Saved entries

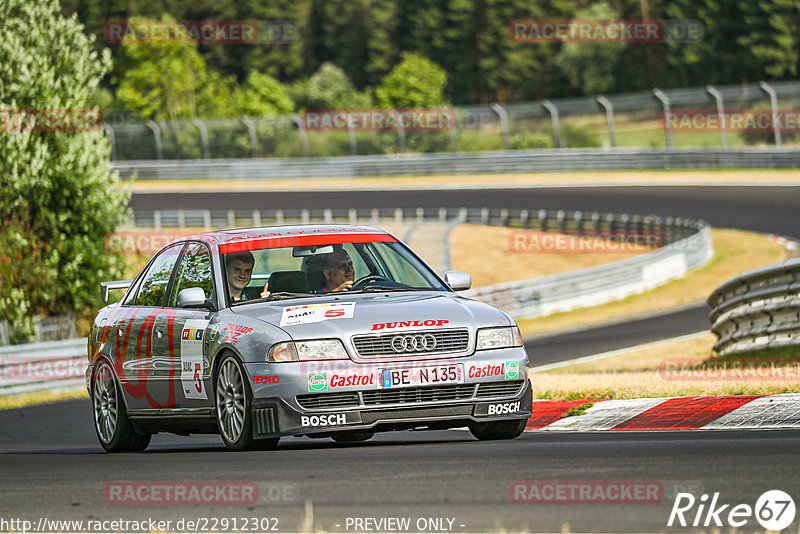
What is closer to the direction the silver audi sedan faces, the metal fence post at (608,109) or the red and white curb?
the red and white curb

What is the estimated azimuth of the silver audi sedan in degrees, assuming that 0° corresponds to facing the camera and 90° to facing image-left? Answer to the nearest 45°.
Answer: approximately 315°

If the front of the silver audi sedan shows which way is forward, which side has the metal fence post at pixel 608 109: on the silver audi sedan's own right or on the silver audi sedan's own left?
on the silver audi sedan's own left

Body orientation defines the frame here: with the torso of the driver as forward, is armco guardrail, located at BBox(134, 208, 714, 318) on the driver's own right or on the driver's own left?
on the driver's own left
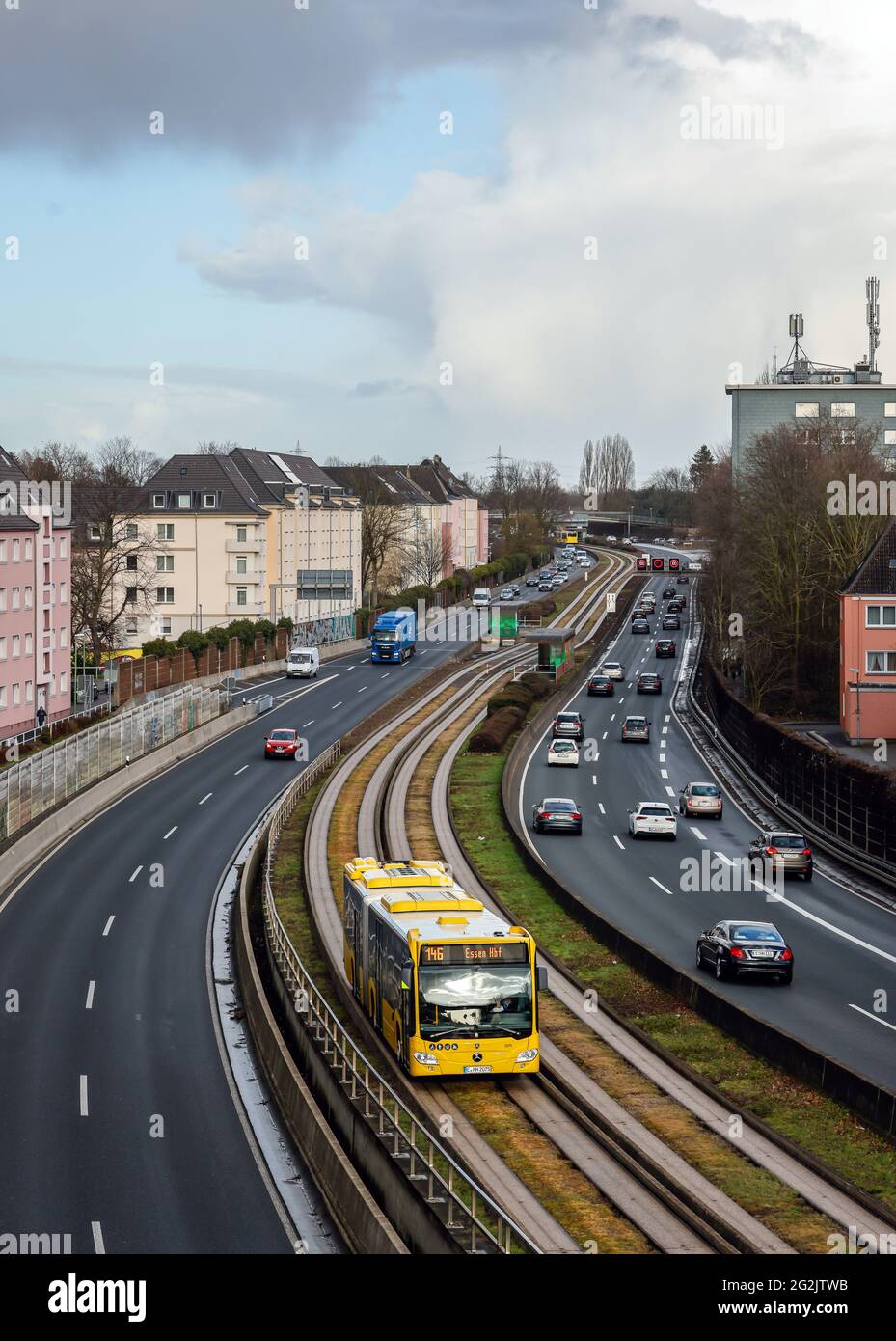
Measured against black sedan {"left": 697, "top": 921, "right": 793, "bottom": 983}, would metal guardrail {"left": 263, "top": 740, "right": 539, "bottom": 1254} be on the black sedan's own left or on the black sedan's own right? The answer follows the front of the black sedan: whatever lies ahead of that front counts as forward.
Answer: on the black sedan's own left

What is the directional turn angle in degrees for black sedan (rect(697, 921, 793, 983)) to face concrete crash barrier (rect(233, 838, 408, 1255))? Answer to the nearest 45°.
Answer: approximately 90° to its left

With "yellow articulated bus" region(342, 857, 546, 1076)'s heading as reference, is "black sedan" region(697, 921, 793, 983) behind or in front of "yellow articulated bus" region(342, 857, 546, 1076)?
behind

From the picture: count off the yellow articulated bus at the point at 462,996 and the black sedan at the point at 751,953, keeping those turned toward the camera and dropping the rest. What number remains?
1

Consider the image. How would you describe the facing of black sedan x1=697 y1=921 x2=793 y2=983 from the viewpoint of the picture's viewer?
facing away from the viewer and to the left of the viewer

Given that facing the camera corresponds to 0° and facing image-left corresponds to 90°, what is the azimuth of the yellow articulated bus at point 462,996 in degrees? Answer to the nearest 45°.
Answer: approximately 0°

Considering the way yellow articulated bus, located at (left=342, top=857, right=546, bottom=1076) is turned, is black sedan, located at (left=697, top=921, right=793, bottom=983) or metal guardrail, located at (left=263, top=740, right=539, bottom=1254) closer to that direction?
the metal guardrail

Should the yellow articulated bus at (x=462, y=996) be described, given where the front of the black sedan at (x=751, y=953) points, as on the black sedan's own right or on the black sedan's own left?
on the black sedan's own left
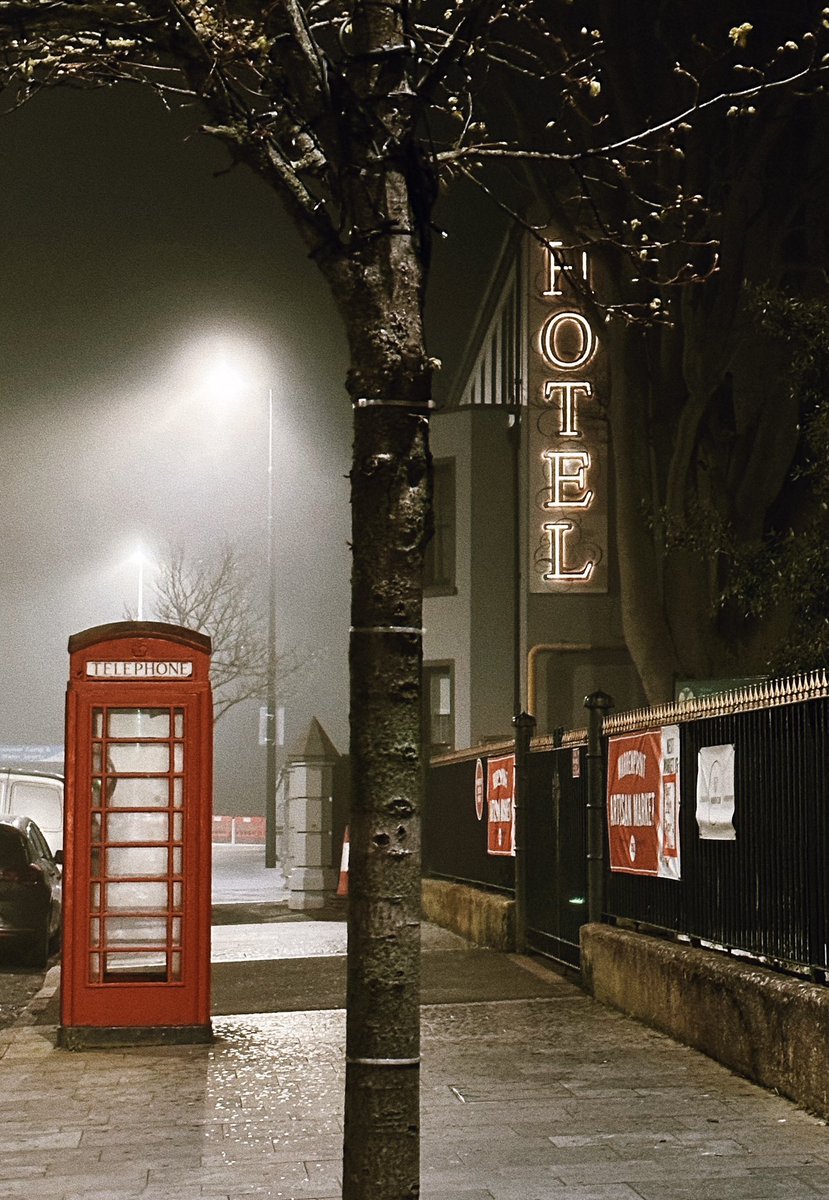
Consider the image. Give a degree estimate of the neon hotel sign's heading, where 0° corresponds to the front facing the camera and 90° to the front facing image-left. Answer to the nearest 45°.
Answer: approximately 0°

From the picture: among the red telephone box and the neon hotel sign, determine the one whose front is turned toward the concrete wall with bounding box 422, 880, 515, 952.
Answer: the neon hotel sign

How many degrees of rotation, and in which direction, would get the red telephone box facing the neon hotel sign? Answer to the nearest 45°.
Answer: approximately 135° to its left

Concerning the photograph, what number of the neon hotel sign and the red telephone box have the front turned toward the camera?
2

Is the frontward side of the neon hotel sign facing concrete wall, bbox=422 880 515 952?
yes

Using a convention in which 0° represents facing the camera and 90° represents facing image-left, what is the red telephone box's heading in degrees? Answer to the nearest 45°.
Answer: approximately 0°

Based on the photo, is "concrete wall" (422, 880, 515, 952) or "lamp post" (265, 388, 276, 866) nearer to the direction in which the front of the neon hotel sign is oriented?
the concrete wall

==

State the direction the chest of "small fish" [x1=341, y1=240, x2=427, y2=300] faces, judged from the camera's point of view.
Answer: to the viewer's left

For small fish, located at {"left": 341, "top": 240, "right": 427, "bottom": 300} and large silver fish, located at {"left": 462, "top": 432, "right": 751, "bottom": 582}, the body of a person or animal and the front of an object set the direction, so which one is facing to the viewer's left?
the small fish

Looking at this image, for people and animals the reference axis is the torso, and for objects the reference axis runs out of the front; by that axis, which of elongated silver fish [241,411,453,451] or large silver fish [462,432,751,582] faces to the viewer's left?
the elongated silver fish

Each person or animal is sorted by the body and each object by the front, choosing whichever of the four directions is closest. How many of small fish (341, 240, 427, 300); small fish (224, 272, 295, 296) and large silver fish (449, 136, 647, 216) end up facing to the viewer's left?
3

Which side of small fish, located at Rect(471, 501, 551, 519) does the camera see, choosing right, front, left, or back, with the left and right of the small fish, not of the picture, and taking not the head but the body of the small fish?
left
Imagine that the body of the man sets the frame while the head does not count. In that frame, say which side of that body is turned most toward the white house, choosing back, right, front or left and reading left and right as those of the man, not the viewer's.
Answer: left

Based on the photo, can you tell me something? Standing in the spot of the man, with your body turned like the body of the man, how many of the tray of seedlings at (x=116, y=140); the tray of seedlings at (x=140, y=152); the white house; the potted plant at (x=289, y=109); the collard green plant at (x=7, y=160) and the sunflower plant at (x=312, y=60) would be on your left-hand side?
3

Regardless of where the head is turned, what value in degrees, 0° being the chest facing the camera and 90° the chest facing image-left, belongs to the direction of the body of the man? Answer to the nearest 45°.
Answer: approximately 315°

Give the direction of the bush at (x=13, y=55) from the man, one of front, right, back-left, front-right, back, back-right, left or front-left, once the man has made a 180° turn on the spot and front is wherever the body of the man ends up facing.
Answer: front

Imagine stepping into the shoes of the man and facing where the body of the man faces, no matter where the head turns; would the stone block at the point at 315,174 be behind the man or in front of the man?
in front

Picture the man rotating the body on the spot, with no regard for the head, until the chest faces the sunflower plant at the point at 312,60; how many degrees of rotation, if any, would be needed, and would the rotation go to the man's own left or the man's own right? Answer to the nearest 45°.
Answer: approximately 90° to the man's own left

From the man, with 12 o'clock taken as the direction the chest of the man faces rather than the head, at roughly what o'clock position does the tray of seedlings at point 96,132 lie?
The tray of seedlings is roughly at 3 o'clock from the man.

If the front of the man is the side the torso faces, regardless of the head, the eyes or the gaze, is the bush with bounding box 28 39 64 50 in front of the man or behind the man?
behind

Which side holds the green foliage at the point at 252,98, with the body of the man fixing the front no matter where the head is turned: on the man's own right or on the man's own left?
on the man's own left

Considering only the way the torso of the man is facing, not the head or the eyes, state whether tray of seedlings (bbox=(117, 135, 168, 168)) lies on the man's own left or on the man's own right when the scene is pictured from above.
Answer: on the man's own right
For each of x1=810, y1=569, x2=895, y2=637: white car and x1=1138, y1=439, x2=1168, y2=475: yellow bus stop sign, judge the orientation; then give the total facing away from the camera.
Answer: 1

• [WHAT THIS TASK INVOLVES]
Select every line of the items above that contains the word "fence", treating uppercase and lowercase as different, and copy each line in full.

• [TASK RESPONSE]
What is closer to the direction the silver audi sedan faces, the metal fence post at (608,109) or the red and white curb?
If the front of the silver audi sedan shows which way is forward, which side has the metal fence post at pixel 608 109: on the silver audi sedan's own right or on the silver audi sedan's own left?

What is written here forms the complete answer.